To find the torque \( \mathbf{\tau} \) exerted by the force \( \mathbf{F} = \hat{i} - \hat{j} + \hat{k} \) on the particle at location \( \mathbf{r} = (1 \,\text{m}, 1 \,\text{m}, 1 \,\text{m}) \) with respect to the origin, we use the cross product formula for torque: \( \mathbf{\tau} = \mathbf{r} \times \mathbf{F} \).
We can express \( \mathbf{r} \) and \( \mathbf{F} \) as vectors:
\(\mathbf{r} = \hat{i} + \hat{j} + \hat{k}, \quad \mathbf{F} = \hat{i} - \hat{j} + \hat{k}\)

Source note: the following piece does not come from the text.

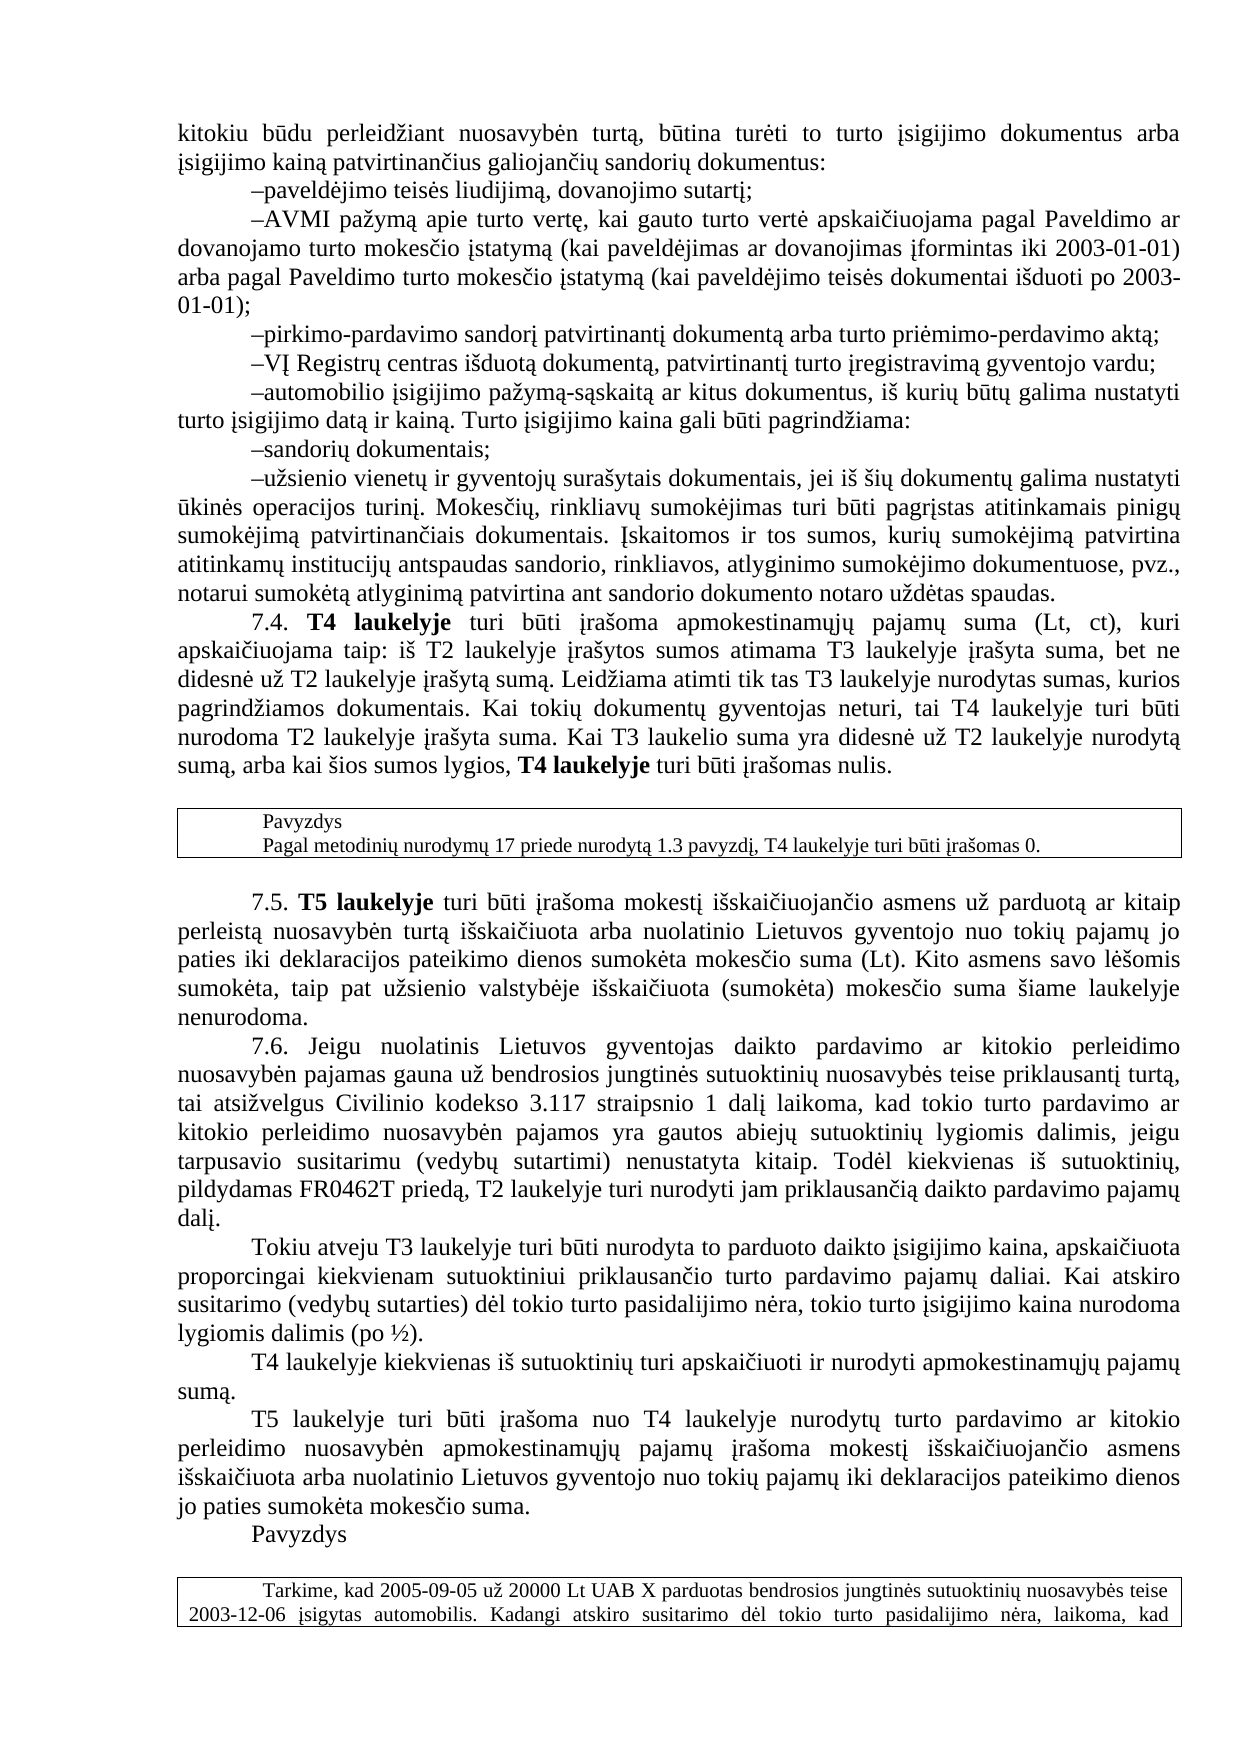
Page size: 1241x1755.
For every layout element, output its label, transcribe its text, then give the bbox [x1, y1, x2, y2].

The cross product \(\mathbf{r} \times \mathbf{F}\) is computed using the determinant formula:
\(\begin{vmatrix}\hat{i} & \hat{j} & \hat{k} \\1 & 1 & 1 \\1 & -1 & 1\end{vmatrix}\)
The determinant can be expanded as follows:

• \(\hat{i}(1 \cdot 1 - 1 \cdot (-1)) = \hat{i}(1 + 1) = 2\hat{i}\)
• \(\hat{j}(-(1 \cdot 1 - 1 \cdot 1)) = \hat{j}(0) = 0\hat{j}\)
• \(\hat{k}(1 \cdot (-1) - 1 \cdot 1) = \hat{k}(-1 - 1) = -2\hat{k}\)

Therefore, the torque vector is:
\(\mathbf{\tau} = 2\hat{i} + 0\hat{j} - 2\hat{k}\)
The magnitude of the torque in the z-direction is represented by the coefficient of \(\hat{k}\), which is \( |-2| = 2 \).